El 11 de diciembre pasado se cumplieron 105 años de la muerte de Aleksandr Solzhenitsyn, portador de un doble milagro: el de haber sobrevivido a las atrocidades del Gulag soviético y el de haberlo narrado.
Se trata de una de las obras literarias más poderosas del siglo XX. También una de las más originales, pues el fondo de la energía en la resistencia personal de Solzhenitsyn y en la autenticidad de su relato, no viene de la tradición occidental de la defensa de la libertad contra la opresión, sino de un fondo religioso que no sé si llamar profético, pero cuyo sentido es el ejercicio de una espiritualidad en cierto modo externa al mundo, la espiritualidad de un creyente, digamos Job, ante las adversidades de la existencia.
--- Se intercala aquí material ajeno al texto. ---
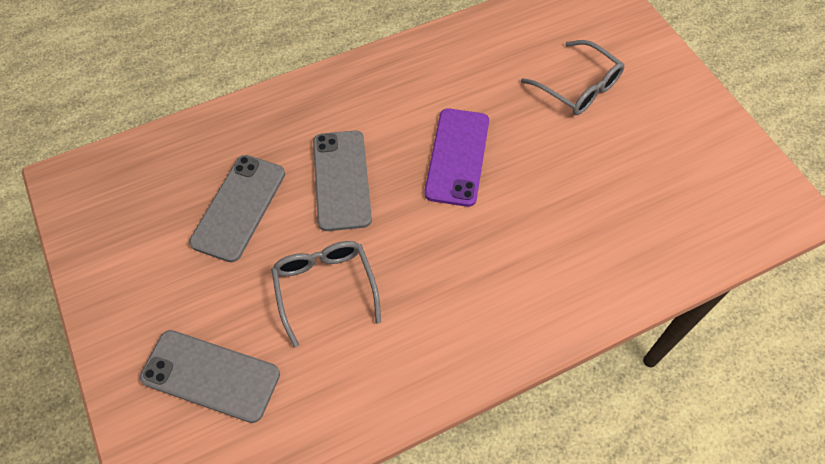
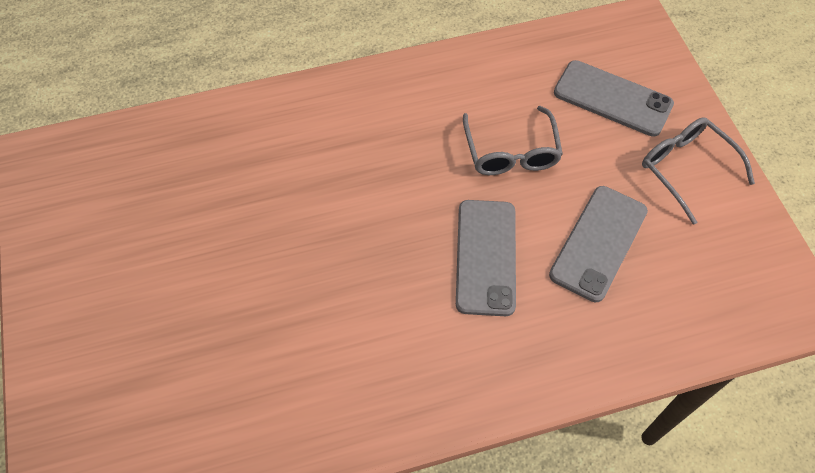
camera: 170 degrees left, 0 degrees up
purple phone [424,108,489,207] -> none
grey glasses [521,40,624,115] -> grey glasses moved to [642,117,755,225]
Este linaje quedó claro cuando, ya emigrado, recibido como un héroe literario y político en Occidente, para sorpresa e irritación de muchos, hizo la crítica espiritual del Occidente que lo celebraba.
Una pieza de esa crítica fue su discurso en Harvard de 1978, un elocuente compendio de su malestar con Occidente.
Peor: de la debilidad intrínseca de Occidente como una civilización capaz de responder a las necesidades profundas del ser humano, en particular a esa dimensión espiritual que está más allá del bienestar o el confort, el consumo, la legalidad, o la defensa de los derechos humanos, las libertades públicas y hasta la igualdad ante la ley.
La debilidad mayor de Occidente, dijo Solzhenitsyn, era creer a ciegas en la universalidad de sus propios valores, y mirar hacia el resto de las naciones como un universo que, tarde o temprano, encontraría su forma de parecerse a Occidente.
Su advertencia de entonces tiene una realidad amenazante hoy: fuera de Occidente, dijo Solzhenitsyn, existía no sólo el Tercer Mundo, expresión de moda entonces, sino varios otros mundos, distintos sino es que inasimilables, a Occidente.
La “ceguera de la superioridad”, le impedía a Occidente ver esos otros mundos: “culturas autónomas arraigadas profundamente”, extendidas “sobre la mayor parte de la Tierra”, “llenas de acertijos y sorpresas para el pensamiento Occidental”, entre las que había que incluir, “como mínimo, a China, la India, el mundo musulmán y África”.
Lo decía el 8 de junio de 1978. Y era sólo el primer pasaje de su discurso.